Showing posts with label family. Show all posts
Showing posts with label family. Show all posts

Monday, January 8, 2018

Imagine you are a pitcher of water

Boundaries.

There are books, podcasts, metaphors, and illustrations galore on how important boundaries are. And yet it seems there are still many who struggle with maintaining healthy boundaries. This seems especially prevalent among individuals who work in what I like to call "helping professions" and ministry. Oftentimes "helping professions" are one and the same as "ministry" professions, but not always, which is why I felt the need to distinguish between the two. Far too often I have heard the phrase "This is a sacrifice", "Ministry is a sacrifice", or something similar to justify why a set of healthy boundaries are not put in place. I have seen people get overworked all in the name of helping people.

Do people need help? Absolutely. Is it admirable and good to have careers where we help others? Absolutely. Should we allow a world to exist where there are organizations and groups of people that others simply cannot live without? No. This is unhealthy and not sustainable.

If the organization or group that you work for cannot function without you there then maybe, just maybe, something is not right. Maybe others need to learn how to do what you do in order that you can have time for breaks. There is a time for creating job security in your field, but you also need times for rest.

============

JOB 1:
The post on boundaries opens by naming several kinds of material that exist "galore" on the subject. List each kind it names.
JOB 2:
Write a continuation of the post on boundaries, starting right after its final sentence.

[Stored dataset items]
============

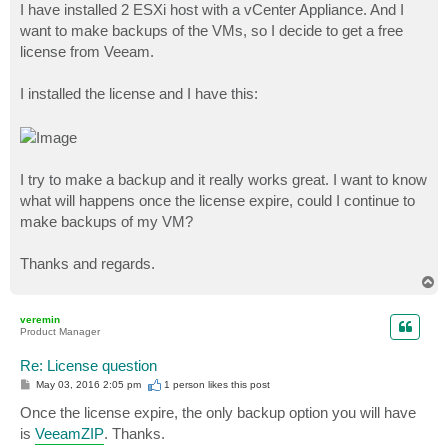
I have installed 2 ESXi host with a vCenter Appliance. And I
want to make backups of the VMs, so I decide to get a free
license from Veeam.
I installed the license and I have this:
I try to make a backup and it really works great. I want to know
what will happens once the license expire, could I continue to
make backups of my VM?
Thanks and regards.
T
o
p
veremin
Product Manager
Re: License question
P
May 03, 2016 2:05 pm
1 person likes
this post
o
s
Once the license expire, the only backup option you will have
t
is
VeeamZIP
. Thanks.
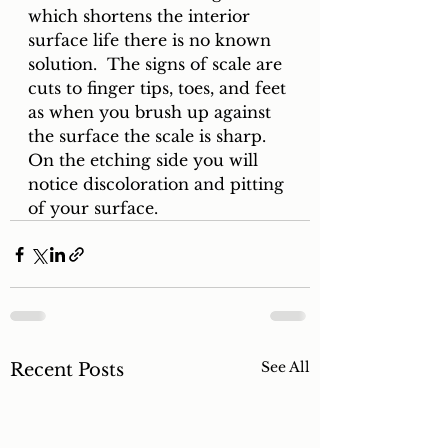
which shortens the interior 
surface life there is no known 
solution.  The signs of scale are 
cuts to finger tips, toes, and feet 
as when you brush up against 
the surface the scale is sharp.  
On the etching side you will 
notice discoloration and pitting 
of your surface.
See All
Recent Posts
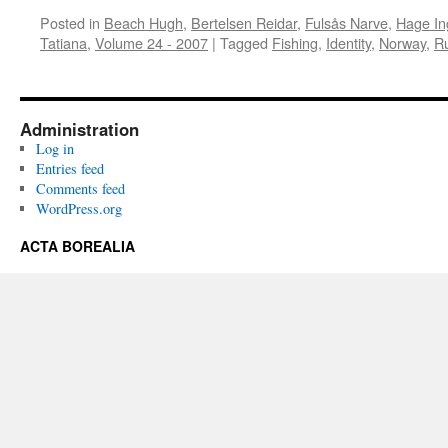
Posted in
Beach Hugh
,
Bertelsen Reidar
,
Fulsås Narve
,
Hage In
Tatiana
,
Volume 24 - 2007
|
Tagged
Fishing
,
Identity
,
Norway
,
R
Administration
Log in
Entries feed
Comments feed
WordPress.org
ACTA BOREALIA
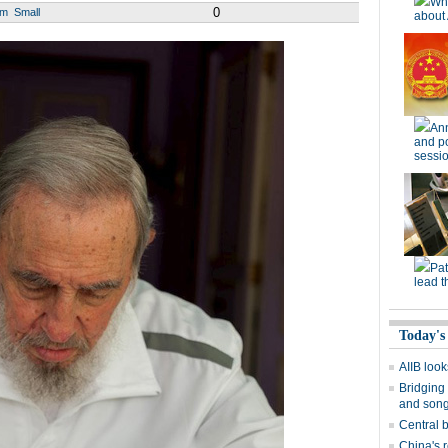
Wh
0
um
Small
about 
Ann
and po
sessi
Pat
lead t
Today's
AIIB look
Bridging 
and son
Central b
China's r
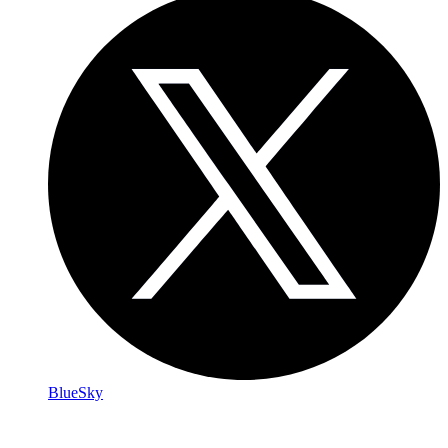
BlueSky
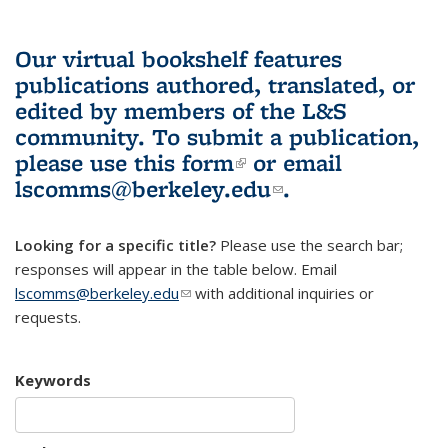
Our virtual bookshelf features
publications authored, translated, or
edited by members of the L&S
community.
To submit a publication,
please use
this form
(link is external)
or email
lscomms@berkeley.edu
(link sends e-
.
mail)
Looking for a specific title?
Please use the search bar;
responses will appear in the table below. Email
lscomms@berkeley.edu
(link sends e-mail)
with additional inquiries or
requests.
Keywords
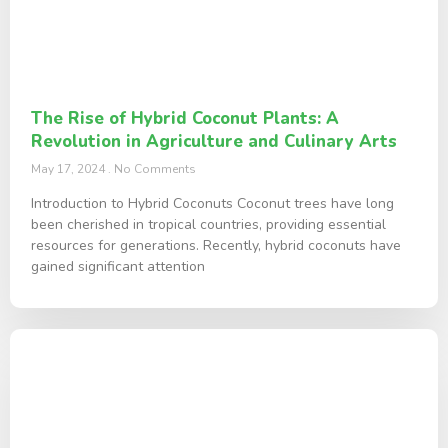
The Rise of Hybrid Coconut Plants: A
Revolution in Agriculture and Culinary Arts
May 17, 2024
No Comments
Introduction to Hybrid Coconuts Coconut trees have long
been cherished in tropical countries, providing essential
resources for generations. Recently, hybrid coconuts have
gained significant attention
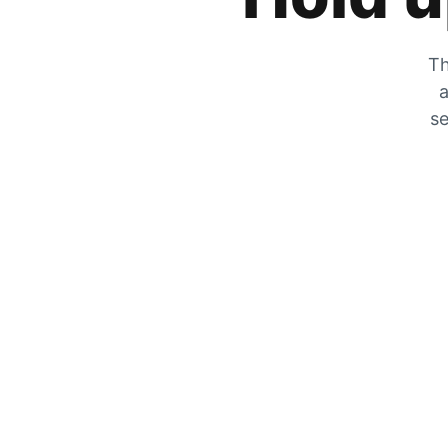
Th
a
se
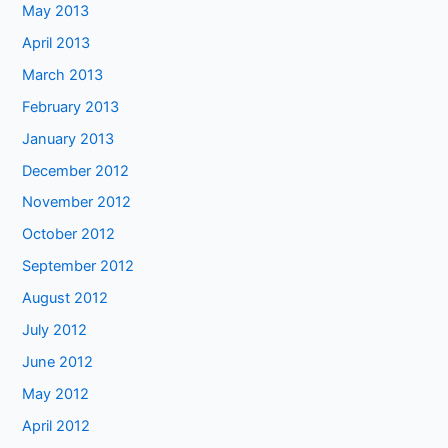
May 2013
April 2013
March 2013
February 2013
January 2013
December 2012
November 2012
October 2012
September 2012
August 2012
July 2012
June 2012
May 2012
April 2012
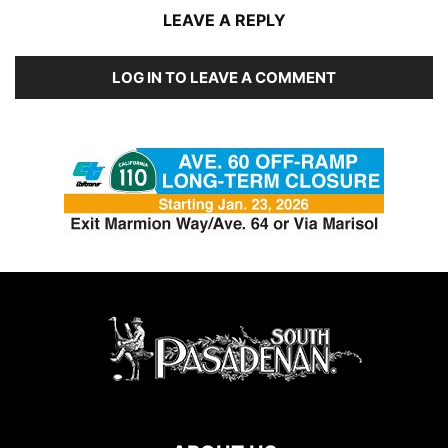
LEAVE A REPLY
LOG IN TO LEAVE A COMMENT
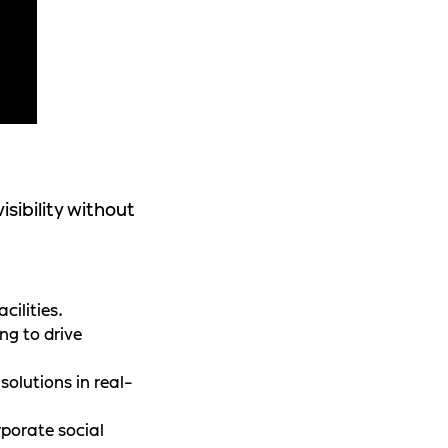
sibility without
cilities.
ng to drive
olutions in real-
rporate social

============

WRITTEN REPLY 1:
- books
- podcasts
- metaphors
- illustrations

WRITTEN REPLY 2:
There are jobs where you can make sacrifices in the name of helping others. There is nothing wrong with that, but you need to be able to take care of yourself and your family too. There needs to be a balance.

I would like to end with another boundary metaphor. I am sure I am not the first to use this one, but I am not sure where it originated from. It's not a perfect metaphor, but it works.

Imagine you are a pitcher of water and your goal in life is to pour water into cups. You pour, pour, and pour your water into several cups and feel very accomplished. Eventually you will run out of water. What do you do when you run of out water? If you try to keep pouring water into more cups nothing will happen. What do you need to do? You need to refill with more water. You need to go to a source of water and fill up with more water before you can fill more cups. Also you need to realize that you only have so much water at a time so you need to pick which cups to fill up. If there are hundreds of cups you cannot possibly fill them all up, but you need to choose which ones you yourself can fill up.

This is what having boundaries is all about: taking time to fill up with more water and choosing which cups you will fill up and which ones you won't because you know that you aren't the only pitcher of water out there and you cannot fill all of the cups. Every "yes" to one thing is a "no" to something else. So ask yourself, what matters most?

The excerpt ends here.